In a podcast released earlier this month, star actor turned Los Angeles restaurateur Danny Trejo admitted that he once robbed the Bob’s Big Boy in Burbank. The admission came during a discussion of Trejo’s well-documented criminal past around the city, which led to multiple prison sentences lasting more than a decade. Trejo was eventually released from prison and became a drug counselor, where he somewhat randomly got his break in the film industry while working on a set.

Trejo was asked about his criminal past on a recent episode of the popular year-old Air Jordan food podcast (around the ten-minute mark), replying that he “robbed everything in the San Fernando Valley.” Host Jordan Okun asks if that includes restaurants, to which Trejo replies that he once held up the iconic Bob’s in Burbank.

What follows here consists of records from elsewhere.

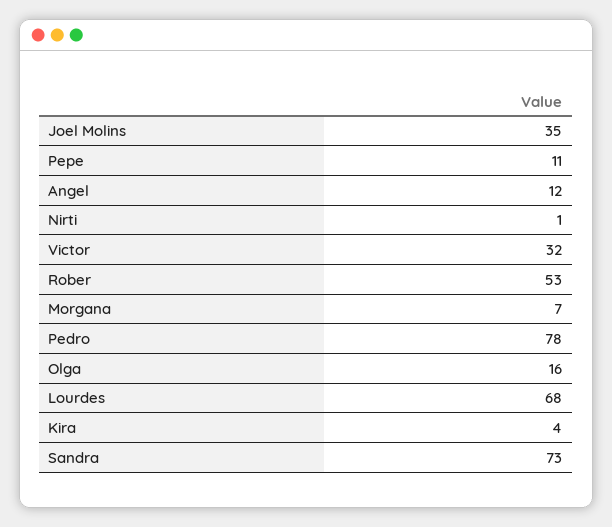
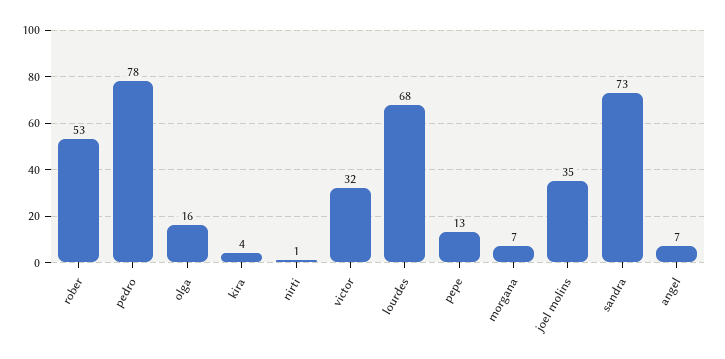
Pepe: 11 -> 13
Angel: 12 -> 7

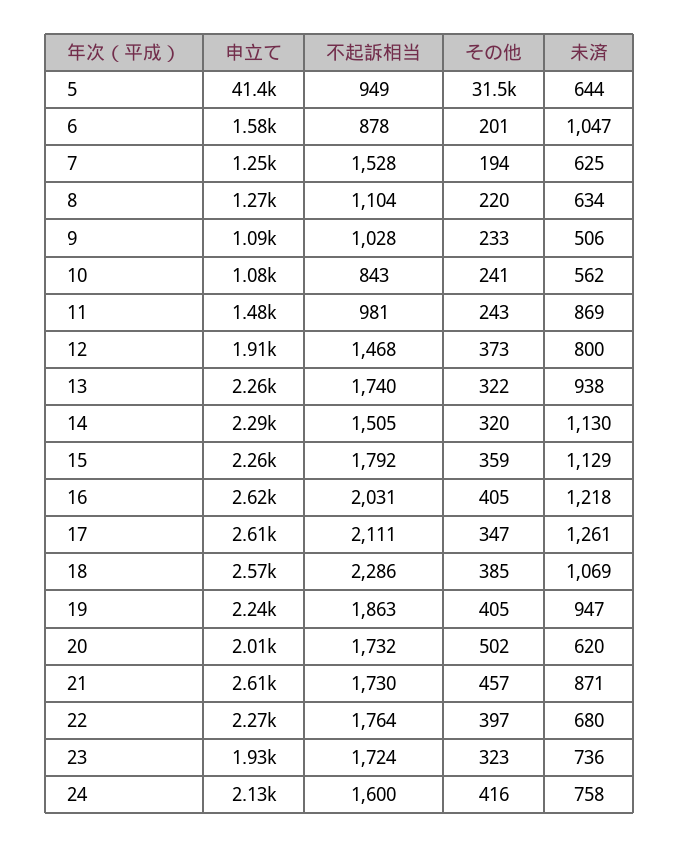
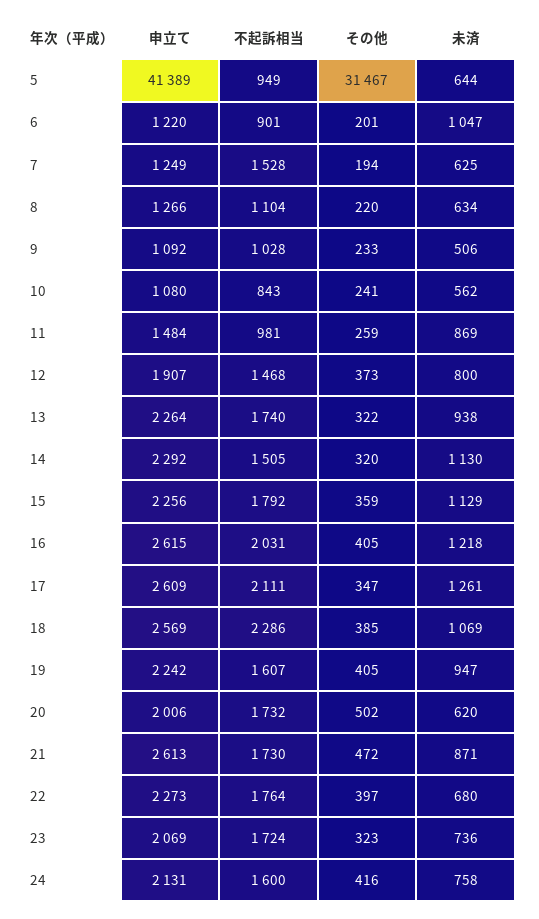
申立て, 6: 1580 -> 1220
不起訴相当, 6: 878 -> 901
その他, 11: 243 -> 259
不起訴相当, 19: 1863 -> 1607
その他, 21: 457 -> 472
申立て, 23: 1930 -> 2069

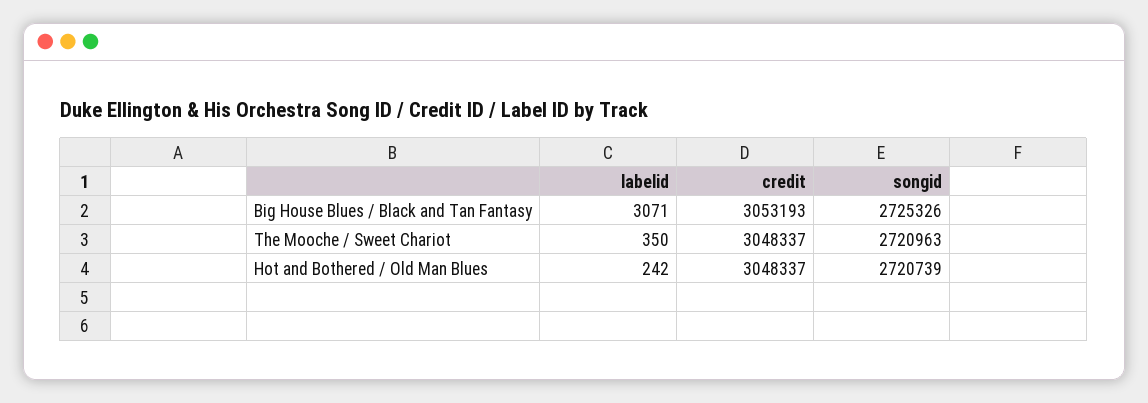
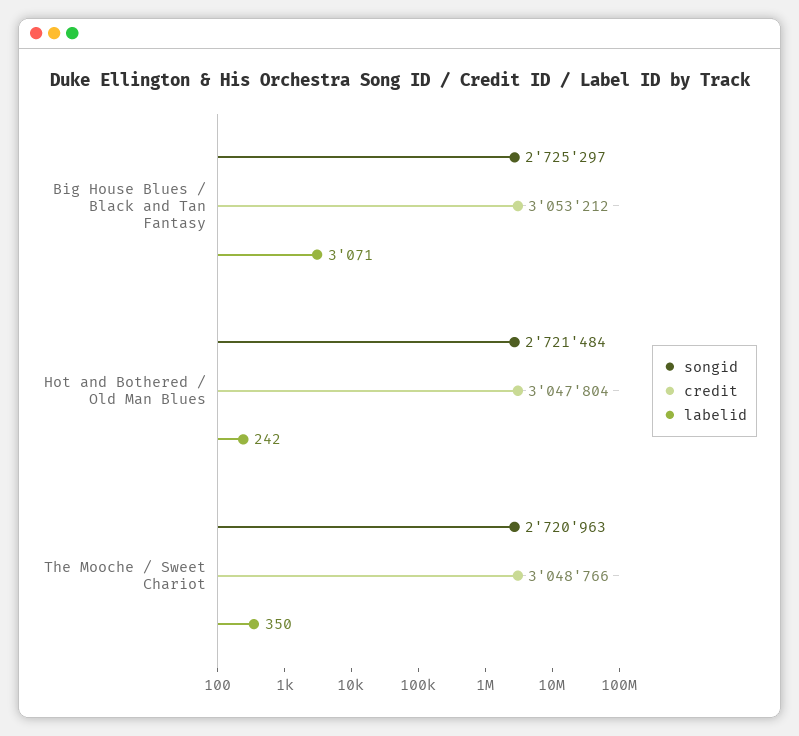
credit, Big House Blues / Black and Tan Fantasy: 3053193 -> 3053212
songid, Big House Blues / Black and Tan Fantasy: 2725326 -> 2725297
credit, The Mooche / Sweet Chariot: 3048337 -> 3048766
credit, Hot and Bothered / Old Man Blues: 3048337 -> 3047804
songid, Hot and Bothered / Old Man Blues: 2720739 -> 2721484

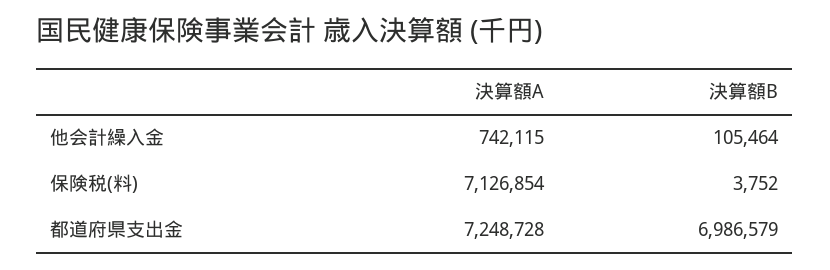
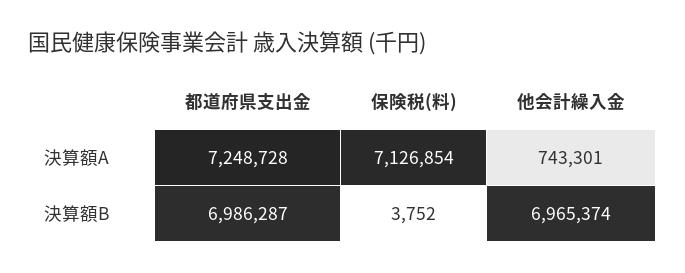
決算額A, 他会計繰入金: 742115 -> 743301
決算額B, 他会計繰入金: 105464 -> 6965374
決算額B, 都道府県支出金: 6986579 -> 6986287

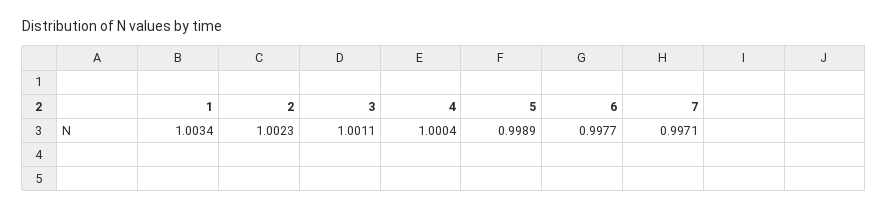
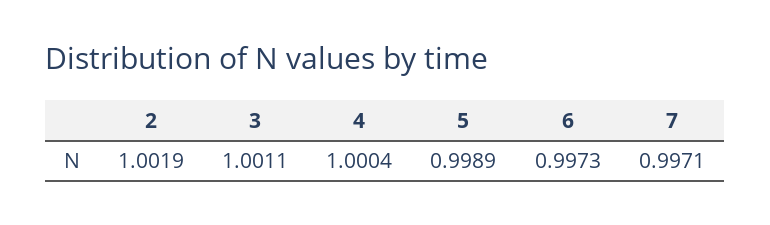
1: 1.0034 -> none
2: 1.0023 -> 1.0019
6: 0.9977 -> 0.9973

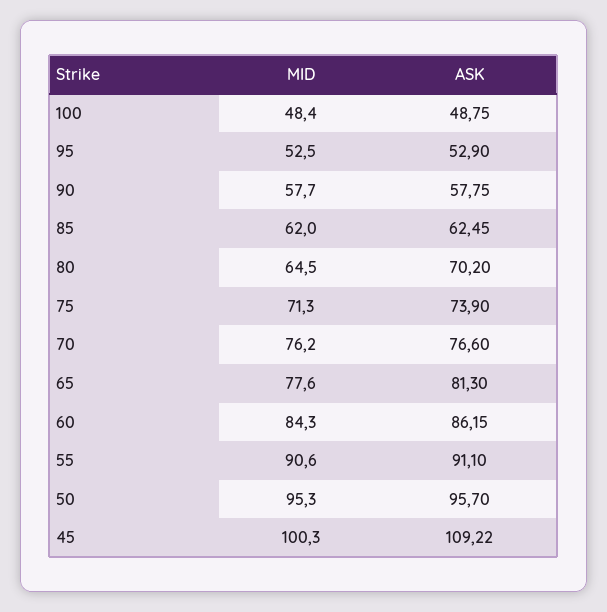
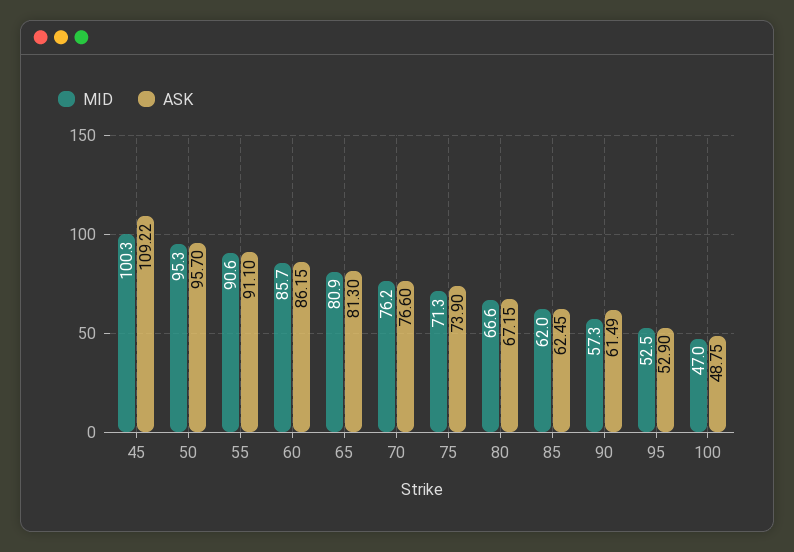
MID, 100: 48.4 -> 47
MID, 90: 57.7 -> 57.3
ASK, 90: 57.75 -> 61.49
MID, 80: 64.5 -> 66.6
ASK, 80: 70.2 -> 67.15
MID, 65: 77.6 -> 80.9
MID, 60: 84.3 -> 85.7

The restaurant, with its swooping architecture, brightly-lit neon signage, and old school burger mascot, is a treasured and protected restaurant landmark for Los Angeles.

Exterior of Bob’s Big Boy with neon signs
Bob’s Big Boy in Burbank
Wonho Frank Lee

While he doesn’t go into too many specifics about the incident itself, Trejo does speak colorfully about that time in his life. He says that robbing restaurants was considered easier to pull off, particularly at the end of the night, because the places “were a lot more lax, you just wanted to get out of there.” The conversation is taken in good fun — Trejo has been open about his criminal history and the good deeds that he does today, including saving a child from a car wreck recently — though it does also underscore the vulnerability of many underpaid service workers in the industry. Trejo even says that years later while filming Heat in the same restaurant, a retired police officer questioned him about the long-ago robbery.

Trejo has been on the straight and narrow now for decades, starring in countless films and starting his own large-scale restaurant group under his own name. The company currently has multiple restaurants across the city, and is planning to push into national territory in the coming years.